Fulfilling the Company Doctor Obligation: Next Steps and CIVAC's Offer
Businesses that have not yet fulfilled their obligation to appoint under § 3 ASiG, or that wish to update an existing contract, should proceed in a structured manner: determine the hazard group under DGUV Regulation 2 Annex 2, calculate the minimum hours, compare offers using the seven-criteria matrix, and document the letter of appointment in a manner suitable for audit. Anyone who goes through this process once will save considerable time at the next contract renewal and will always have a benchmark for new offers.
CIVAC offers company doctors as Officer-as-a-Service: within two working days, a certified occupational physician is formally appointed, the letter is stored digitally in the CIVAC workspace, and the ongoing reporting line is structured. Audit-ready, documented, and compliant with § 3 ASiG. The platform today covers 25 officer roles that can be managed together through a single workspace.
Anyone wishing to fill the company doctor function internally, or to equip an existing officer with a better tool, can use the CIVAC workspace as a tool licence: 490 audit templates, a training module with certificate, and an AI assistant with source references are available from day one. Others manage compliance like a filing cabinet. We manage it like software. Licence the workspace for your internal officers or appoint our officers.
Turn reading into action: write to info@civac.de. The initial conversation clarifies business size, hazard group, and the appropriate contractual model – with no obligation, in a single appointment.
FAQ
Who bears the costs of the company doctor?
The costs are borne exclusively by the employer. Employee contributions are prohibited under § 3 ArbMedVV. This applies both to occupational health care as a whole and to individual mandatory and optional health surveillance examinations, as well as voluntary health surveillance that the employee may request under § 11 ArbSchG. Contractual provisions that shift costs onto employees are unenforceable and may be treated as a regulatory offence.
From how many employees is a company doctor legally required?
The obligation applies from one employee (§ 2 ASiG). For micro-enterprises of up to 10 employees, DGUV Regulation 2 provides for the entrepreneur model as an alternative, provided no special hazard situations (hazardous substances, night work, radiation protection) exist.
How are company doctor costs recorded in accounting?
Costs for occupational health care are posted as business expenses (SKR03 account 6825 or similar) and are fully deductible under § 4(4) EStG. The contract and service description serve as the accounting document and establish the business connection.
Can a doctor without the title of specialist in occupational medicine be appointed as a company doctor?
Yes, under certain conditions. § 4 ASiG permits the appointment of doctors with the additional occupational medicine qualification.

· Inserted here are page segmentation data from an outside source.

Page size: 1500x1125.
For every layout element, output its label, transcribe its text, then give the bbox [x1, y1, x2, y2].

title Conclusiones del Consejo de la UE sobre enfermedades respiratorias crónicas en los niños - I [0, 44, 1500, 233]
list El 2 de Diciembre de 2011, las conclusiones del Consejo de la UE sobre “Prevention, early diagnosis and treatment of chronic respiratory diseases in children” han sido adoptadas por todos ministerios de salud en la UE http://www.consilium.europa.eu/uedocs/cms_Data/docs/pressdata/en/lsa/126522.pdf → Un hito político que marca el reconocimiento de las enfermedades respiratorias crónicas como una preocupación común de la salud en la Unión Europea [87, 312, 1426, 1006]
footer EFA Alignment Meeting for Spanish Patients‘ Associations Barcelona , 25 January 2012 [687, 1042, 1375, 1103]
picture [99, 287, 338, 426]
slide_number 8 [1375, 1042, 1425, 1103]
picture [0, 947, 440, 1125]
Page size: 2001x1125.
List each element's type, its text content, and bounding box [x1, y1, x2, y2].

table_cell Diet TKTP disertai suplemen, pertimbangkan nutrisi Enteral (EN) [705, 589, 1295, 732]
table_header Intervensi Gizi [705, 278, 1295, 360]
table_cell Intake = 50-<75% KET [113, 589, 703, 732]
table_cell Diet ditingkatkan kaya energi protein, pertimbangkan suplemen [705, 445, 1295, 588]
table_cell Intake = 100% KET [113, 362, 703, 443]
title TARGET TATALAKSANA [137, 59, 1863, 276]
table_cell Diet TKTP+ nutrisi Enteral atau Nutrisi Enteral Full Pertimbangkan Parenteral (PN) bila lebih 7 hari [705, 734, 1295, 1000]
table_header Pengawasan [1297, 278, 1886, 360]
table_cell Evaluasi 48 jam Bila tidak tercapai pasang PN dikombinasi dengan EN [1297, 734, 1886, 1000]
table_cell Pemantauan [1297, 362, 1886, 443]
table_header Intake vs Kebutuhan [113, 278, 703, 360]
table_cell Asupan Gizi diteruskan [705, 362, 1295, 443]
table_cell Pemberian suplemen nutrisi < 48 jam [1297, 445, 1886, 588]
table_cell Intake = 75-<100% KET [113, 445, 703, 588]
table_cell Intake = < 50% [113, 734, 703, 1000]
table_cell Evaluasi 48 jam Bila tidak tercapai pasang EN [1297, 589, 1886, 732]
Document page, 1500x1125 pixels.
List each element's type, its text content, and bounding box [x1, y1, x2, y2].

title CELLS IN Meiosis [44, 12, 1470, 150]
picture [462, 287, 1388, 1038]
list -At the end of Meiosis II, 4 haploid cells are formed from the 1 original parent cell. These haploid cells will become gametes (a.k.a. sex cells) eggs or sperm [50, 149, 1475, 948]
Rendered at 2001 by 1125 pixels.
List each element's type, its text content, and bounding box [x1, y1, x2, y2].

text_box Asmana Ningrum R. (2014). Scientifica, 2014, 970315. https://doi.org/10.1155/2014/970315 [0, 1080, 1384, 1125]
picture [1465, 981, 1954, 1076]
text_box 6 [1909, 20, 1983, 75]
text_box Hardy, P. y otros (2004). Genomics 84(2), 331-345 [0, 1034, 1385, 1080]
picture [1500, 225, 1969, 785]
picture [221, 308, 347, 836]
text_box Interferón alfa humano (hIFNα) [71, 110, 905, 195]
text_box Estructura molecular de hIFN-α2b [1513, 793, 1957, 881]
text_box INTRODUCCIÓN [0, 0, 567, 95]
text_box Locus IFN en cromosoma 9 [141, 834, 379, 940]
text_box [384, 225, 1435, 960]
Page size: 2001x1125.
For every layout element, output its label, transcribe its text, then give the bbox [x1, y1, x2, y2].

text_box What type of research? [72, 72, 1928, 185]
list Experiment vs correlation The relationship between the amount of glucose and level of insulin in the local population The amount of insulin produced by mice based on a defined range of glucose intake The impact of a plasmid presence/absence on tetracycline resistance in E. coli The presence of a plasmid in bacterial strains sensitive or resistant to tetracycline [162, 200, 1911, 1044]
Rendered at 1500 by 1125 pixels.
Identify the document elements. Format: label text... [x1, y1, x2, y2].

However, the specialist in occupational medicine is comprehensively authorised for all services under ArbMedVV; doctors with an additional qualification have more limited authority for certain mandatory health surveillance examinations.
How often must the company doctor visit the business?
There is no legally prescribed visit frequency, but there are binding annual deployment times under DGUV Regulation 2. How these hours are divided between inspections, consultations, and health surveillance examinations is to be agreed on a company-specific basis.
What happens if a company does not appoint a company doctor?
Failure to appoint exposes the company to fines under § 25 ASiG in conjunction with § 9 OWiG, as well as orders from the trade supervision authority or the trade association. In the event of a claim, management can be held personally liable if it can be shown that proper occupational health care would have prevented or mitigated the harm. This liability connection is regularly the subject of employment tribunal proceedings in cases of workplace accidents and occupational diseases.